Il Pentagono prova a smorzare le polemiche sul dispiegamento di marines in Yemen, finora sconosciuto negli Stati Uniti: si tratta di «un piccolo contingente» con un ruolo «di intermediario» con la coalizione anti-Houthi guidata dall’Arabia Saudita che resterà nel paese «per un periodo di tempo limitato». Quanto limitato? Il portavoce Cook dice che di date di scadenza non ce ne sono e nel caso si vada troppo oltre sarà interpellato il Congresso.
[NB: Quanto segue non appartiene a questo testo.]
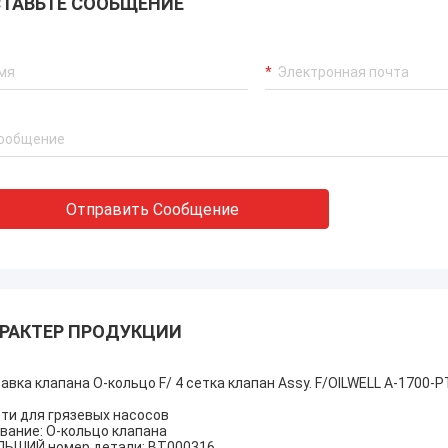
ТАВЬТЕ СООБЩЕНИЕ
Отправить Сообщение
РАКТЕР ПРОДУКЦИИ
авка клапана О-кольцо F/ 4 сетка клапан Assy. F/OILWELL A-1700
ти для грязевых насосов
вание: О-кольцо клапана
ЬШИЙ номер детали: BT000316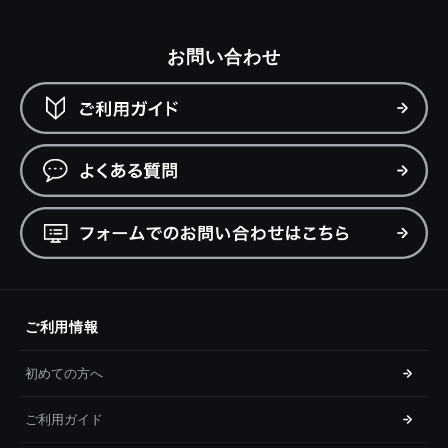
お問い合わせ
ご利用情報
初めての方へ
ご利用ガイド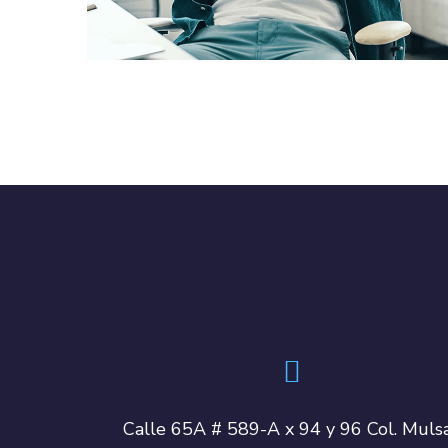
DESIGN
/
IDEAS
Calle 65A # 589-A x 94 y 96 Col. Muls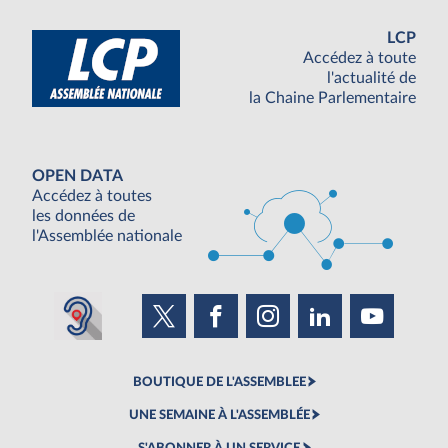
LCP
Accédez à toute
l'actualité de
la Chaine Parlementaire
OPEN DATA
Accédez à toutes
les données de
l'Assemblée nationale
BOUTIQUE DE L'ASSEMBLEE
UNE SEMAINE À L'ASSEMBLÉE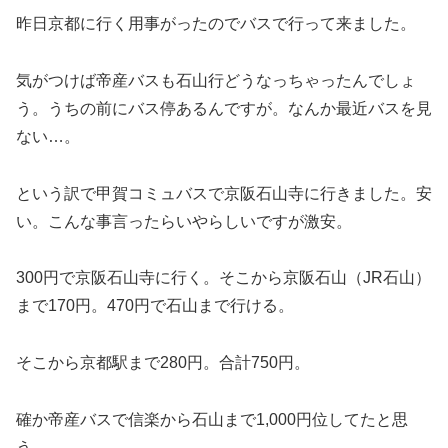
昨日京都に行く用事がったのでバスで行って来ました。
気がつけば帝産バスも石山行どうなっちゃったんでしょ
う。うちの前にバス停あるんですが。なんか最近バスを見
ない…。
という訳で甲賀コミュバスで京阪石山寺に行きました。安
い。こんな事言ったらいやらしいですが激安。
300円で京阪石山寺に行く。そこから京阪石山（JR石山）
まで170円。470円で石山まで行ける。
そこから京都駅まで280円。合計750円。
確か帝産バスで信楽から石山まで1,000円位してたと思
う。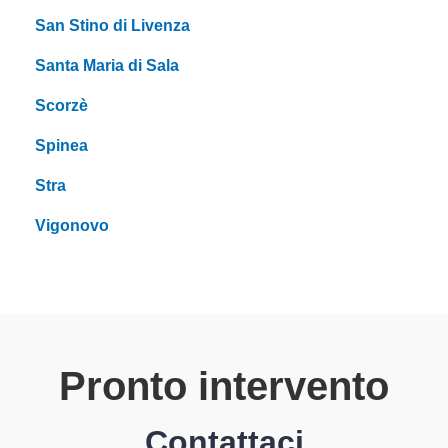
San Stino di Livenza
Santa Maria di Sala
Scorzè
Spinea
Stra
Vigonovo
Pronto intervento
Contattaci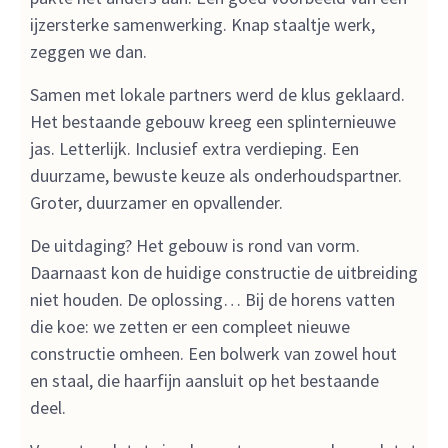
ijzersterke samenwerking. Knap staaltje werk,
zeggen we dan.
Samen met lokale partners werd de klus geklaard.
Het bestaande gebouw kreeg een splinternieuwe
jas. Letterlijk. Inclusief extra verdieping. Een
duurzame, bewuste keuze als onderhoudspartner.
Groter, duurzamer en opvallender.
De uitdaging? Het gebouw is rond van vorm.
Daarnaast kon de huidige constructie de uitbreiding
niet houden. De oplossing… Bij de horens vatten
die koe: we zetten er een compleet nieuwe
constructie omheen. Een bolwerk van zowel hout
en staal, die haarfijn aansluit op het bestaande
deel.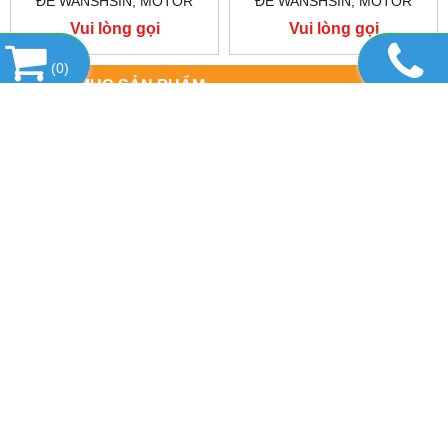
ĐẾ WANSHSIN, MOTOR
ĐẾ WANSHSIN, MOTOR
GIẢM TỐC WANSHSIN
GIẢM TỐC WANSHSIN
Vui lòng gọi
Vui lòng gọi
200W GH18-200-15S
200W GH18-200-10S
(
0
)
DANH MỤC SẢN PHẨM
SẢN PHẨM NỔI BẬT
HỖ TRỢ TRỰC TUYẾN
CÔNG TY TNHH TM-DV TỰ ĐỘNG LINH PHÁT
Địa chỉ
: Số 164B/3, KP 2, P An Phú, TP. Thuận An, Bình Dương
Điện thoại
:
0906 710 120
Email
:
bientanmotor47@gmail.com
-
-
Website
:
bientanmotor.com
MST: 3 7 0 2 6 8 6 8 4 3
Copyright© 2021
Designed By
GianHangVN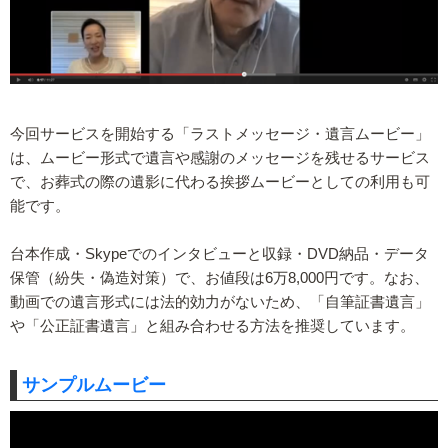
今回サービスを開始する「ラストメッセージ・遺⾔ムービー」
は、ムービー形式で遺⾔や感謝のメッセージを残せるサービス
で、お葬式の際の遺影に代わる挨拶ムービーとしての利⽤も可
能です。
台本作成・Skypeでのインタビューと収録・DVD納品・データ
保管（紛失・偽造対策）で、お値段は6万8,000円です。なお、
動画での遺⾔形式には法的効⼒がないため、「⾃筆証書遺⾔」
や「公正証書遺⾔」と組み合わせる⽅法を推奨しています。
サンプルムービー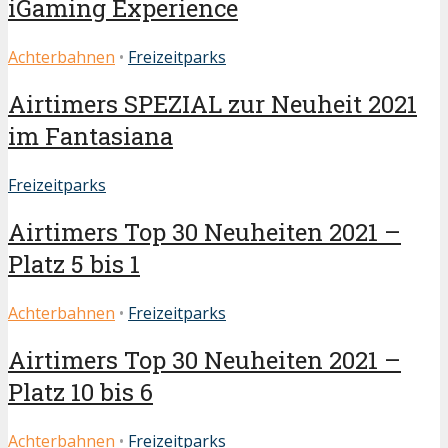
iGaming Experience
Achterbahnen
•
Freizeitparks
Airtimers SPEZIAL zur Neuheit 2021
im Fantasiana
Freizeitparks
Airtimers Top 30 Neuheiten 2021 –
Platz 5 bis 1
Achterbahnen
•
Freizeitparks
Airtimers Top 30 Neuheiten 2021 –
Platz 10 bis 6
Achterbahnen
•
Freizeitparks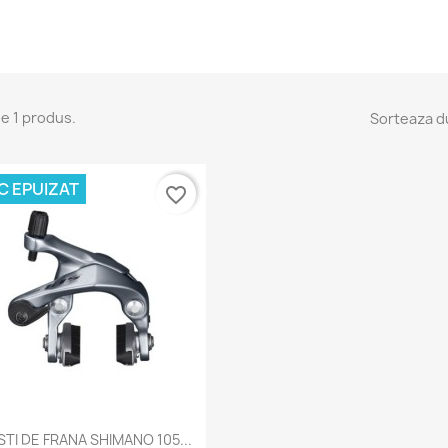
e 1 produs.
Sorteaza d
C EPUIZAT
favorite_border
Vizualizare rapida

STI DE FRANA SHIMANO 105...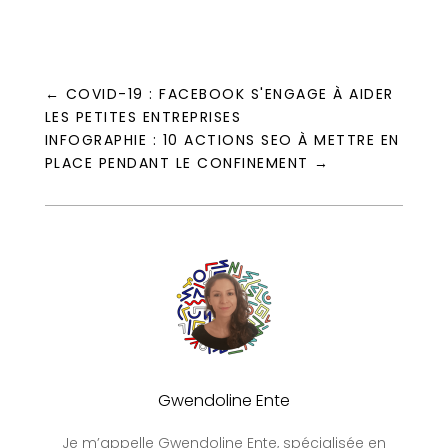
←
COVID-19 : FACEBOOK S'ENGAGE À AIDER
LES PETITES ENTREPRISES
INFOGRAPHIE : 10 ACTIONS SEO À METTRE EN
PLACE PENDANT LE CONFINEMENT
→
Gwendoline Ente
Je m’appelle Gwendoline Ente, spécialisée en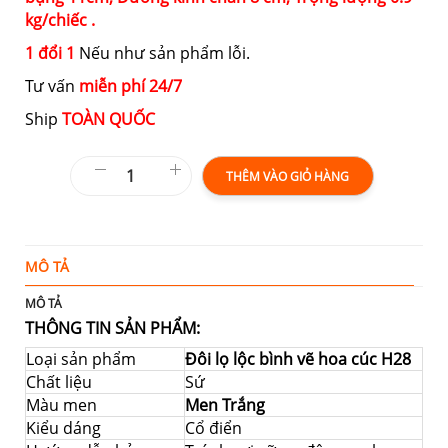
kg/chiếc .
1 đổi 1
Nếu như sản phẩm lỗi.
Tư vấn
miễn phí 24/7
Ship
TOÀN QUỐC
THÊM VÀO GIỎ HÀNG
MÔ TẢ
T
MÔ TẢ
THÔNG TIN SẢN PHẨM:
Loại sản phẩm
Đôi lọ lộc bình vẽ hoa cúc H28
Chất liệu
Sứ
Màu men
Men Trắng
Kiểu dáng
Cổ điển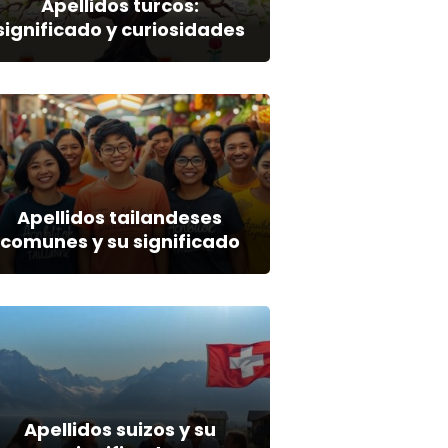
Apellidos turcos:
significado y curiosidades
Apellidos tailandeses
comunes y su significado
Apellidos suizos y su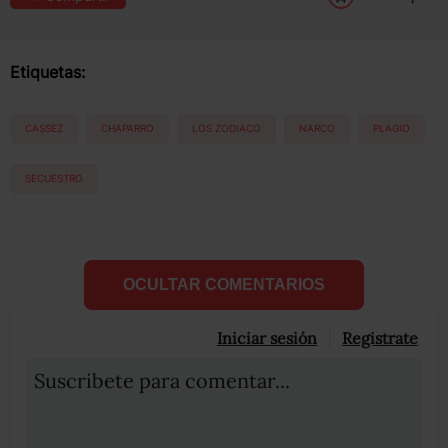
Etiquetas:
CASSEZ
CHAPARRO
LOS ZODIACO
NARCO
PLAGIO
SECUESTRO
OCULTAR COMENTARIOS
Iniciar sesión
Registrate
Suscribete para comentar...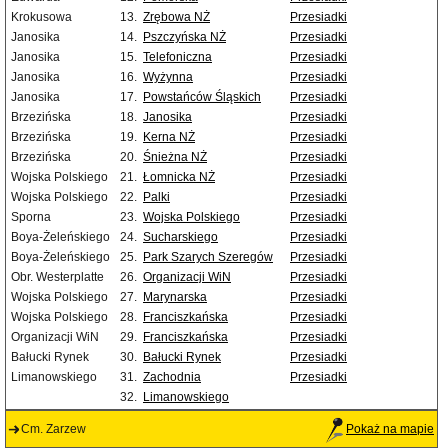
Krokusowa
13.
Zrębowa NŻ
Przesiadki
Janosika
14.
Pszczyńska NŻ
Przesiadki
Janosika
15.
Telefoniczna
Przesiadki
Janosika
16.
Wyżynna
Przesiadki
Janosika
17.
Powstańców Śląskich
Przesiadki
Brzezińska
18.
Janosika
Przesiadki
Brzezińska
19.
Kerna NŻ
Przesiadki
Brzezińska
20.
Śnieżna NŻ
Przesiadki
Wojska Polskiego
21.
Łomnicka NŻ
Przesiadki
Wojska Polskiego
22.
Palki
Przesiadki
Sporna
23.
Wojska Polskiego
Przesiadki
Boya-Żeleńskiego
24.
Sucharskiego
Przesiadki
Boya-Żeleńskiego
25.
Park Szarych Szeregów
Przesiadki
Obr. Westerplatte
26.
Organizacji WiN
Przesiadki
Wojska Polskiego
27.
Marynarska
Przesiadki
Wojska Polskiego
28.
Franciszkańska
Przesiadki
Organizacji WiN
29.
Franciszkańska
Przesiadki
Bałucki Rynek
30.
Bałucki Rynek
Przesiadki
Limanowskiego
31.
Zachodnia
Przesiadki
32.
Limanowskiego
Cm. Zarzew
Pokaż na mapie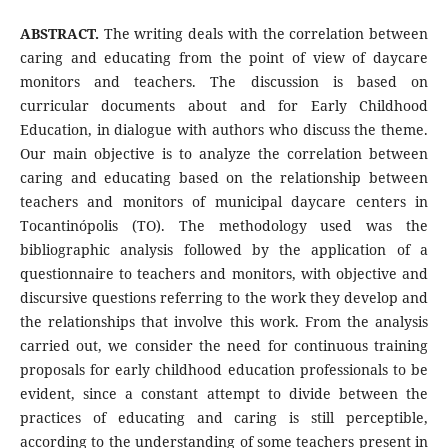
ABSTRACT.
The writing deals with the correlation between
caring and educating from the point of view of daycare
monitors and teachers. The discussion is based on
curricular documents about and for Early Childhood
Education, in dialogue with authors who discuss the theme.
Our main objective is to analyze the correlation between
caring and educating based on the relationship between
teachers and monitors of municipal daycare centers in
Tocantinópolis (TO). The methodology used was the
bibliographic analysis followed by the application of a
questionnaire to teachers and monitors, with objective and
discursive questions referring to the work they develop and
the relationships that involve this work. From the analysis
carried out, we consider the need for continuous training
proposals for early childhood education professionals to be
evident, since a constant attempt to divide between the
practices of educating and caring is still perceptible,
according to the understanding of some teachers present in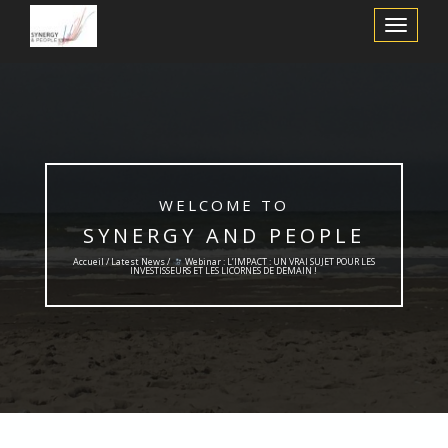
Afficher/m
la
navigation
WELCOME TO
SYNERGY AND PEOPLE
Accueil /
Latest News
/
Webinar : L’IMPACT : UN VRAI SUJET POUR LES
INVESTISSEURS ET LES LICORNES DE DEMAIN !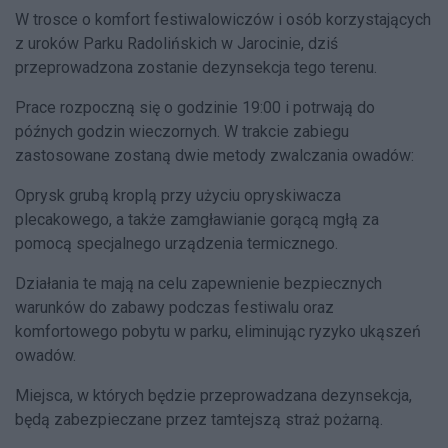
W trosce o komfort festiwalowiczów i osób korzystających
z uroków Parku Radolińskich w Jarocinie, dziś
przeprowadzona zostanie dezynsekcja tego terenu.
Prace rozpoczną się o godzinie 19:00 i potrwają do
późnych godzin wieczornych. W trakcie zabiegu
zastosowane zostaną dwie metody zwalczania owadów:
Oprysk grubą kroplą przy użyciu opryskiwacza
plecakowego, a także zamgławianie gorącą mgłą za
pomocą specjalnego urządzenia termicznego.
Działania te mają na celu zapewnienie bezpiecznych
warunków do zabawy podczas festiwalu oraz
komfortowego pobytu w parku, eliminując ryzyko ukąszeń
owadów.
Miejsca, w których będzie przeprowadzana dezynsekcja,
będą zabezpieczane przez tamtejszą straż pożarną.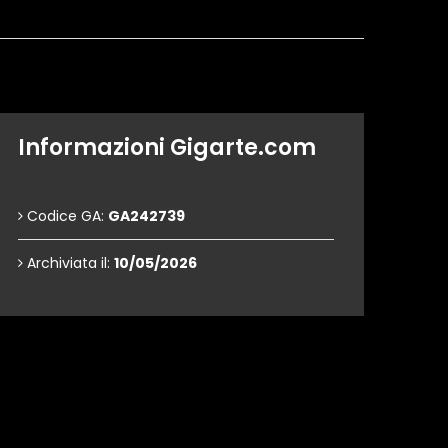
Informazioni Gigarte.com
Codice GA:
GA242739
Archiviata il:
10/05/2026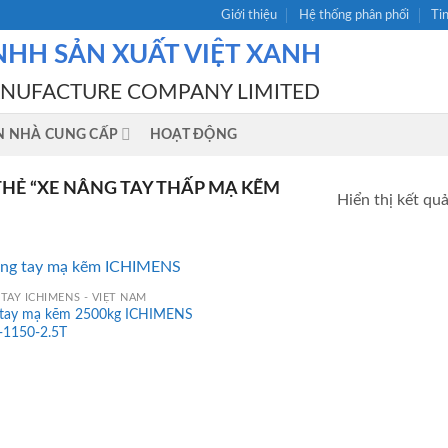
Giới thiệu
Hệ thống phân phối
Ti
NHH SẢN XUẤT VIỆT XANH
ANUFACTURE COMPANY LIMITED
N NHÀ CUNG CẤP
HOẠT ĐỘNG
Ẻ “XE NÂNG TAY THẤP MẠ KẼM
Hiển thị kết qu
TAY ICHIMENS - VIỆT NAM
 tay mạ kẽm 2500kg ICHIMENS
1150-2.5T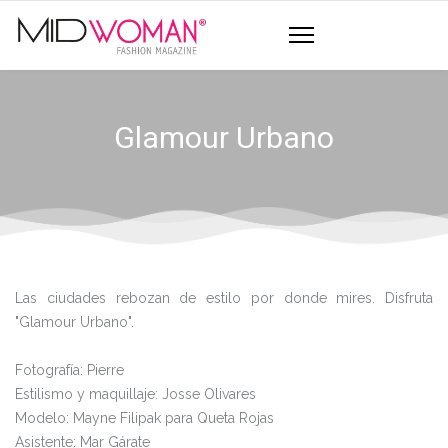
Glamour Urbano
Las ciudades rebozan de estilo por donde mires. Disfruta
"Glamour Urbano".
Fotografía: Pierre
Estilismo y maquillaje: Josse Olivares
Modelo: Mayne Filipak para Queta Rojas
Asistente: Mar Gárate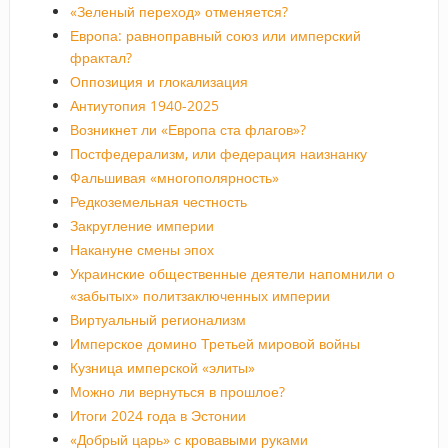
«Зеленый переход» отменяется?
Европа: равноправный союз или имперский
фрактал?
Оппозиция и глокализация
Антиутопия 1940-2025
Возникнет ли «Европа ста флагов»?
Постфедерализм, или федерация наизнанку
Фальшивая «многополярность»
Редкоземельная честность
Закругление империи
Накануне смены эпох
Украинские общественные деятели напомнили о
«забытых» политзаключенных империи
Виртуальный регионализм
Имперское домино Третьей мировой войны
Кузница имперской «элиты»
Можно ли вернуться в прошлое?
Итоги 2024 года в Эстонии
«Добрый царь» с кровавыми руками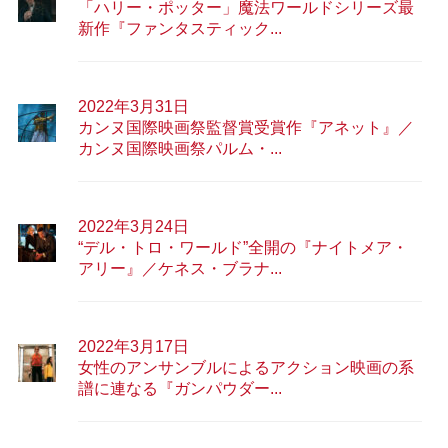
「ハリー・ポッター」魔法ワールドシリーズ最
新作『ファンタスティック...
2022年3月31日
カンヌ国際映画祭監督賞受賞作『アネット』／
カンヌ国際映画祭パルム・...
2022年3月24日
“デル・トロ・ワールド”全開の『ナイトメア・
アリー』／ケネス・ブラナ...
2022年3月17日
女性のアンサンブルによるアクション映画の系
譜に連なる『ガンパウダー...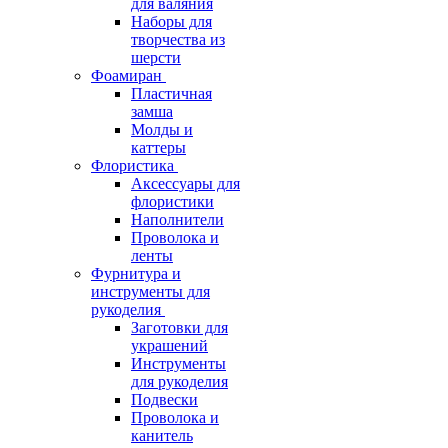
для валяния
Наборы для
творчества из
шерсти
Фоамиран
Пластичная
замша
Молды и
каттеры
Флористика
Аксессуары для
флористики
Наполнители
Проволока и
ленты
Фурнитура и
инструменты для
рукоделия
Заготовки для
украшений
Инструменты
для рукоделия
Подвески
Проволока и
канитель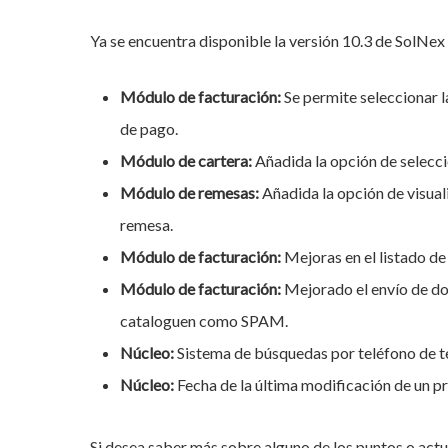
Ya se encuentra disponible la versión 10.3 de SolNex S
Módulo de facturación:
Se permite seleccionar 
de pago.
Módulo de cartera:
Añadida la opción de selecci
Módulo de remesas:
Añadida la opción de visual
remesa.
Módulo de facturación:
Mejoras en el listado de
Módulo de facturación:
Mejorado el envío de do
cataloguen como SPAM.
Núcleo:
Sistema de búsquedas por teléfono de t
Hit enter to search or ESC to close
Núcleo:
Fecha de la última modificación de un pre
Si desea saber más sobre alguno de los puntos o act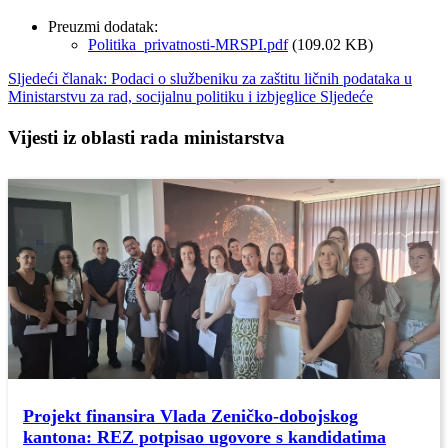
Preuzmi dodatak:
Politika_privatnosti-MRSPI.pdf
(109.02 KB)
Sljedeći članak: Podaci o službeniku za zaštitu ličnih podataka u
Ministarstvu za rad, socijalnu politiku i izbjeglice
Sljedeće
Vijesti iz oblasti rada ministarstva
Projekt finansira Vlada Zeničko-dobojskog
kantona: REZ potpisao ugovore s kandidatima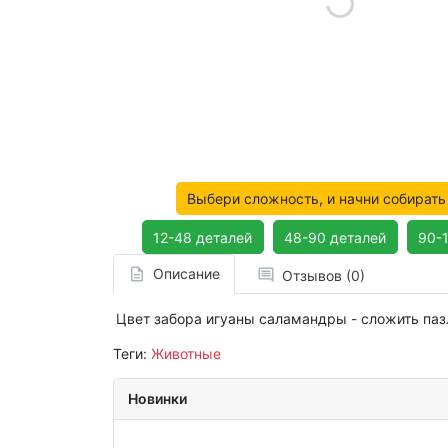
Выбери сложность, и начни собирать
12-48 деталей
48-90 деталей
90-
Описание
Отзывов (0)
Цвет забора игуаны саламандры - сложить паз
Теги:
Животные
Новинки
I marines sarebbero in Yemen da due settimane in veste di coordinatori delle operazioni contro al Qaeda nella Penisola Arabica, da tempo target della guerra a distanza Usa (droni contro miliziani) messa a dura prova dalla campagna militare saudita nel paese.

Intanto si riapre la speranza del negoziato: dopo la rottura di domenica ieri l’inviato Onu Ismail Ould Cheikh Ahmed ha annunciato la ripresa del dialogo tra ribelli Houthi e coalizione sunnita e la continuazione della tregua in corso da metà aprile. A suggellare il nuovo sforzo diplomatico è stato ieri l’accordo per un sostanzioso scambio di prigionieri: entro 20 giorni saranno liberati la metà dei prigionieri da entrambi i fronti. Non si sa bene quanti siano: il governo parla di migliaia, i ribelli di centinaia.